▶ Dataset content:
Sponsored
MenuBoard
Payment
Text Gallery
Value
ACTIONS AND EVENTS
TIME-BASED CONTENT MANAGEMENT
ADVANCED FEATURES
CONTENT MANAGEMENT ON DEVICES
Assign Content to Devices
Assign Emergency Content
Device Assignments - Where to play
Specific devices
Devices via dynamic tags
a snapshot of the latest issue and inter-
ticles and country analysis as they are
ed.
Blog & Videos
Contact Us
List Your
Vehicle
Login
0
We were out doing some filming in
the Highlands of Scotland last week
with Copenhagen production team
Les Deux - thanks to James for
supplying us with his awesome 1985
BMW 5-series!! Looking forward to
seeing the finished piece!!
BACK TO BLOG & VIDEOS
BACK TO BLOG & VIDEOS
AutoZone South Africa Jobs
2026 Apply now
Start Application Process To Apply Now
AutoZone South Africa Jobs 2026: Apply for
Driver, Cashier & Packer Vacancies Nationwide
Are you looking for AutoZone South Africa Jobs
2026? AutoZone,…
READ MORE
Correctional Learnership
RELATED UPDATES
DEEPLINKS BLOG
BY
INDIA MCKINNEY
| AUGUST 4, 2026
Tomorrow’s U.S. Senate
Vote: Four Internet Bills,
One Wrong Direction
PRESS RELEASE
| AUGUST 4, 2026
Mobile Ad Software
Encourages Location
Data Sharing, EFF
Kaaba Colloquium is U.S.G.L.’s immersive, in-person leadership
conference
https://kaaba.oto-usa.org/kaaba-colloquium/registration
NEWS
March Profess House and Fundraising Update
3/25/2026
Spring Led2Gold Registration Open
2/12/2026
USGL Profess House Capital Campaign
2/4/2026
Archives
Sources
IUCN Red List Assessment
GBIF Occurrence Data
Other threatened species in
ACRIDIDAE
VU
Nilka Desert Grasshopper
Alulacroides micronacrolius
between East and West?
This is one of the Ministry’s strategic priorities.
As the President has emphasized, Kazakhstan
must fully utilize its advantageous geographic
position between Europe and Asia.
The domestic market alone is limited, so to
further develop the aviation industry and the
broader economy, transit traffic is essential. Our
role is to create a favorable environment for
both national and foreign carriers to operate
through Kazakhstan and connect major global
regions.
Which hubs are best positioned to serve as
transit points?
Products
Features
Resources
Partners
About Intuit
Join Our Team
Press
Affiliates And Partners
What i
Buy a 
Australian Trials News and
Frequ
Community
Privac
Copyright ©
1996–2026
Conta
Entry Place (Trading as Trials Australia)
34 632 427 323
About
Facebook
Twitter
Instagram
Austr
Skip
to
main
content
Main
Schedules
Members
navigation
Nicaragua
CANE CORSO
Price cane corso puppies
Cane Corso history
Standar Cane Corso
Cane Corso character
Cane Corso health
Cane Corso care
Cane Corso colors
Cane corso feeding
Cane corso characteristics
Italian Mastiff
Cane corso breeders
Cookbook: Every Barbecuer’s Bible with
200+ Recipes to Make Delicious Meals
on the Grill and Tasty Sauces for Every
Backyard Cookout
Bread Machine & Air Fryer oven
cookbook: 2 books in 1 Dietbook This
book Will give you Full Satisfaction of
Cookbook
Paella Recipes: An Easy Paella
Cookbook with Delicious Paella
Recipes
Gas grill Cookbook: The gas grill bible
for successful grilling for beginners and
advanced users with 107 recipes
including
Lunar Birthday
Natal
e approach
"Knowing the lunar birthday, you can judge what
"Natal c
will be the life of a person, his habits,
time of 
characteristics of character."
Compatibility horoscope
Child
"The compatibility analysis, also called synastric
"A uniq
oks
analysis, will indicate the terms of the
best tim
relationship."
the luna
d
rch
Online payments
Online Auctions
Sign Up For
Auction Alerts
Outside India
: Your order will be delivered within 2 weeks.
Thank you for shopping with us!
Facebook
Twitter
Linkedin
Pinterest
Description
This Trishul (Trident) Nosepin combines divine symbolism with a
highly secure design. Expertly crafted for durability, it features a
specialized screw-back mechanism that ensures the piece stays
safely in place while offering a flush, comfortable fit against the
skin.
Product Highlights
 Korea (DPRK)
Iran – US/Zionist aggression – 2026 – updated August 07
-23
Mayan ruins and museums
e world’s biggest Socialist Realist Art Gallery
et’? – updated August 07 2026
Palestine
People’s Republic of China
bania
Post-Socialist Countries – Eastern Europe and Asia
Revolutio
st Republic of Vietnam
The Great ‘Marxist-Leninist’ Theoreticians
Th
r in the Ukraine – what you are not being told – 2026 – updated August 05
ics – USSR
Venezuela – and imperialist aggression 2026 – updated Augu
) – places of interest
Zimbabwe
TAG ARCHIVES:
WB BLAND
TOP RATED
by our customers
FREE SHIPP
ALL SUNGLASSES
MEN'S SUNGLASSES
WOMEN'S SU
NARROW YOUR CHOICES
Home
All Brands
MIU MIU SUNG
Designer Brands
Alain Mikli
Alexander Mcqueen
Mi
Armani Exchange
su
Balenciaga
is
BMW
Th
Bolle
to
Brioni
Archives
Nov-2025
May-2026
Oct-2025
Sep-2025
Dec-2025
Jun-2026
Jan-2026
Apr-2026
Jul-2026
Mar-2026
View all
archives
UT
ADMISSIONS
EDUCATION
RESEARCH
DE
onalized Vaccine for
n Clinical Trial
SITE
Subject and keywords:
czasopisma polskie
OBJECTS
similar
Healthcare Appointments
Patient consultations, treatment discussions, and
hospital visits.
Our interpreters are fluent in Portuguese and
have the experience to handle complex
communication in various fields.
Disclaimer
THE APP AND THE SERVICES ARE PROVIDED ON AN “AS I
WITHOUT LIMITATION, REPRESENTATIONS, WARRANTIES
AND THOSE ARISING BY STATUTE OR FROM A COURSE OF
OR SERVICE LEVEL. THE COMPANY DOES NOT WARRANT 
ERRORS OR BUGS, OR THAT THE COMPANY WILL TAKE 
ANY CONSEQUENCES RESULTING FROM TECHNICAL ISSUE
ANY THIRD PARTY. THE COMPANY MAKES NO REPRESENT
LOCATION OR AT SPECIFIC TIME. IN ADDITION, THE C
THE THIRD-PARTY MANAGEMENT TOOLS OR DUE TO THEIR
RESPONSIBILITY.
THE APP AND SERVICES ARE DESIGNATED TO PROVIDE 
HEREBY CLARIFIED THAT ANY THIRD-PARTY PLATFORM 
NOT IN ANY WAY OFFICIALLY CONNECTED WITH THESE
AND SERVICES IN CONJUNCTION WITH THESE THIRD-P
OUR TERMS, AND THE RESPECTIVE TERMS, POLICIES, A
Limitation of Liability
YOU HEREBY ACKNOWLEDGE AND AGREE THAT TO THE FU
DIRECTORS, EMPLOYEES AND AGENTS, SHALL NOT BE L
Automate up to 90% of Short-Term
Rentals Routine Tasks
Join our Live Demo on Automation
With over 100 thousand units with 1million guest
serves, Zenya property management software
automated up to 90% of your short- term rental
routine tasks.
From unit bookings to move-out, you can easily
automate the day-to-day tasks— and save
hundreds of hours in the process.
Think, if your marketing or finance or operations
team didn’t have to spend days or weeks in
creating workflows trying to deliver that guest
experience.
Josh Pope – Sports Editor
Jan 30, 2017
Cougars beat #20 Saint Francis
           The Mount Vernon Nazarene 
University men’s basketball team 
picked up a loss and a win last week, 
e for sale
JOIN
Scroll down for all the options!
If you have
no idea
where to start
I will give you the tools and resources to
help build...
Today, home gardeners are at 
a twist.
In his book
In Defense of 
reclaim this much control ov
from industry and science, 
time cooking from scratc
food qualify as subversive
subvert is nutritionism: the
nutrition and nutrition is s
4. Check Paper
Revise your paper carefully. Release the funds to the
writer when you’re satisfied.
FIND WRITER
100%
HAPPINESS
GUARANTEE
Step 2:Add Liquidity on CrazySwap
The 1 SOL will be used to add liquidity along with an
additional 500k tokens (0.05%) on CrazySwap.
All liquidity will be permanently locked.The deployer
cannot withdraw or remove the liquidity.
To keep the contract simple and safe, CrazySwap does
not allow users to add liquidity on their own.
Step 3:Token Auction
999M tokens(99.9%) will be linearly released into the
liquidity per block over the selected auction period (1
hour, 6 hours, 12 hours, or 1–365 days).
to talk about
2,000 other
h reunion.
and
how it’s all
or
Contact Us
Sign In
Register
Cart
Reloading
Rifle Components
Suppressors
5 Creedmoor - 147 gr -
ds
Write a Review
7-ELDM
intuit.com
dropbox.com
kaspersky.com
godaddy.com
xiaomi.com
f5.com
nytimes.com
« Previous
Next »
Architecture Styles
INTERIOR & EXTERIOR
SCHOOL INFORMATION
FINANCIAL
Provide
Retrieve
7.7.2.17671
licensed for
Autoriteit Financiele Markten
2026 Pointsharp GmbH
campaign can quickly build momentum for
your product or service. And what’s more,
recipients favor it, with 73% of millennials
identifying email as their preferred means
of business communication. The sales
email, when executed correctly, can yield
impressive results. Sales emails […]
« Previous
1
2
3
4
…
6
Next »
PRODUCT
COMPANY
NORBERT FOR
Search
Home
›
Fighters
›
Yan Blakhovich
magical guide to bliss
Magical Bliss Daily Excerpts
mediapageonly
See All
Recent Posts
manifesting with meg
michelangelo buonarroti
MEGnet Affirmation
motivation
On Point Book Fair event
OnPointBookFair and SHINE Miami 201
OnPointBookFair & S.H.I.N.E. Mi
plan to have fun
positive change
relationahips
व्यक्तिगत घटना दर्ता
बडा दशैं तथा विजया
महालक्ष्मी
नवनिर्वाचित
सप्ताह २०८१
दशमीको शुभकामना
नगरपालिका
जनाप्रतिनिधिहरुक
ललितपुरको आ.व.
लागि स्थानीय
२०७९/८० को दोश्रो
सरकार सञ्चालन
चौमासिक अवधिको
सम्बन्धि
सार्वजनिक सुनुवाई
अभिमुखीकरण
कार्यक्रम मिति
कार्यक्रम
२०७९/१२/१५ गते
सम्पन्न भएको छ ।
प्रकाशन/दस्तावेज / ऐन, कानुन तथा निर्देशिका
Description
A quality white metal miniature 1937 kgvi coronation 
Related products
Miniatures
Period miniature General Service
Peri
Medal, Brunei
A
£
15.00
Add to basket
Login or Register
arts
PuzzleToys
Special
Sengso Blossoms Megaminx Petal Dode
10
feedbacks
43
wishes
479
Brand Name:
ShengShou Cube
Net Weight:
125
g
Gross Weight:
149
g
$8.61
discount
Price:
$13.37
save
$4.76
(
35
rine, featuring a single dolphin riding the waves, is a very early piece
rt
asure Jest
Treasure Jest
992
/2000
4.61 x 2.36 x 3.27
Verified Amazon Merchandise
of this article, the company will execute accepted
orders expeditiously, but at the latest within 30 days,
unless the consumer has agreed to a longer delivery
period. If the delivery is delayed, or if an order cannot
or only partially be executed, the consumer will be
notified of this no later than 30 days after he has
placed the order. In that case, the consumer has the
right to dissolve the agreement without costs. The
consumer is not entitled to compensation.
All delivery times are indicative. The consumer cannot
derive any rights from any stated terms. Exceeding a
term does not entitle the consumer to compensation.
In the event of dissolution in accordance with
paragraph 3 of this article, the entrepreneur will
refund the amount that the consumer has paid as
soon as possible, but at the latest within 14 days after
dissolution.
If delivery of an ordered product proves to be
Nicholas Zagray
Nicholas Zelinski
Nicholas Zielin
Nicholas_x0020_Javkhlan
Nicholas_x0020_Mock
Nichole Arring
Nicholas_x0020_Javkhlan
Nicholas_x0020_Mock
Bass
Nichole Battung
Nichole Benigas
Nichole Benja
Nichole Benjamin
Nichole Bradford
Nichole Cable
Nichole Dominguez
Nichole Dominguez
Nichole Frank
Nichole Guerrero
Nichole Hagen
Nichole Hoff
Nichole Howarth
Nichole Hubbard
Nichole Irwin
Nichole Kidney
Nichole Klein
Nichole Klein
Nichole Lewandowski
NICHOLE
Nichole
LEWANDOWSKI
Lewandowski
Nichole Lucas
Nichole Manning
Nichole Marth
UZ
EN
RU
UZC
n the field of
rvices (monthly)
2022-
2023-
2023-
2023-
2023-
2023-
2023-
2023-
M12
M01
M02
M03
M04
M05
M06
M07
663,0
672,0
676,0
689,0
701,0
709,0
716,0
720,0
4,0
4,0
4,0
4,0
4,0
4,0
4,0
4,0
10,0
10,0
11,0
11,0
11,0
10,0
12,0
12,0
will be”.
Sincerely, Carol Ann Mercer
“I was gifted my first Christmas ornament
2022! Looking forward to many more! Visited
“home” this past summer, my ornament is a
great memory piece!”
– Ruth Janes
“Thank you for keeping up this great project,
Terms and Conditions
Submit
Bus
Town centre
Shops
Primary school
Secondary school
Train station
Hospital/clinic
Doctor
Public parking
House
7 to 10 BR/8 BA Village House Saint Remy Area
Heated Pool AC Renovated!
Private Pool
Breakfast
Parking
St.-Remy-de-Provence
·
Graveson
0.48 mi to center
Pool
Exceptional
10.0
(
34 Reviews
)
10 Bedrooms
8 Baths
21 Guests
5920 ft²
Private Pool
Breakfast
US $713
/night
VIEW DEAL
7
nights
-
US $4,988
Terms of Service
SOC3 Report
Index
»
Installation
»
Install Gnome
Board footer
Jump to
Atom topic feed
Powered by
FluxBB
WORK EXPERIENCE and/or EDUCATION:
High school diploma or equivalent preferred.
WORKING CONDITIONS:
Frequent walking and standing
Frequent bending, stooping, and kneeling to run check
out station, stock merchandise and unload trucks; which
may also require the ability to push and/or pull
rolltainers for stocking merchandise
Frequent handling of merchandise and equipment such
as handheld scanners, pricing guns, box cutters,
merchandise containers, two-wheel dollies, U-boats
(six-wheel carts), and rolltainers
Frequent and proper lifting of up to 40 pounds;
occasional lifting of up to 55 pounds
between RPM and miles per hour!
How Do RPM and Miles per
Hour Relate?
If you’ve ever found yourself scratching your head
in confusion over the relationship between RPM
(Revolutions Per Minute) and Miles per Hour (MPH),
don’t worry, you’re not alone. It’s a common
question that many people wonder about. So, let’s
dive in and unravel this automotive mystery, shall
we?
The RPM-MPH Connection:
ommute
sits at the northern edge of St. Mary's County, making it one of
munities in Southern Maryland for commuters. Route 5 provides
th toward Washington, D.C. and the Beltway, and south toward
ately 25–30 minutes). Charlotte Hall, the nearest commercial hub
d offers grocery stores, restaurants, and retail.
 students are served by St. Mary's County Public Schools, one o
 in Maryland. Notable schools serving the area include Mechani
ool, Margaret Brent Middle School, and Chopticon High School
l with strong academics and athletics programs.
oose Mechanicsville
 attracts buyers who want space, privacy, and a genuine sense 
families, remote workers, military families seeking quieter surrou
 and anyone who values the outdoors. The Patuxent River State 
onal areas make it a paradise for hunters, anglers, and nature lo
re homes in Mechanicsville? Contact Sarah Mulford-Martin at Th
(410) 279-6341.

▶ Task directions: Where a line of the listing holds "cannot", show that line.

▶ Task result:
cannot withdraw or remove the liquidity.
period. If the delivery is delayed, or if an order cannot
All delivery times are indicative. The consumer cannot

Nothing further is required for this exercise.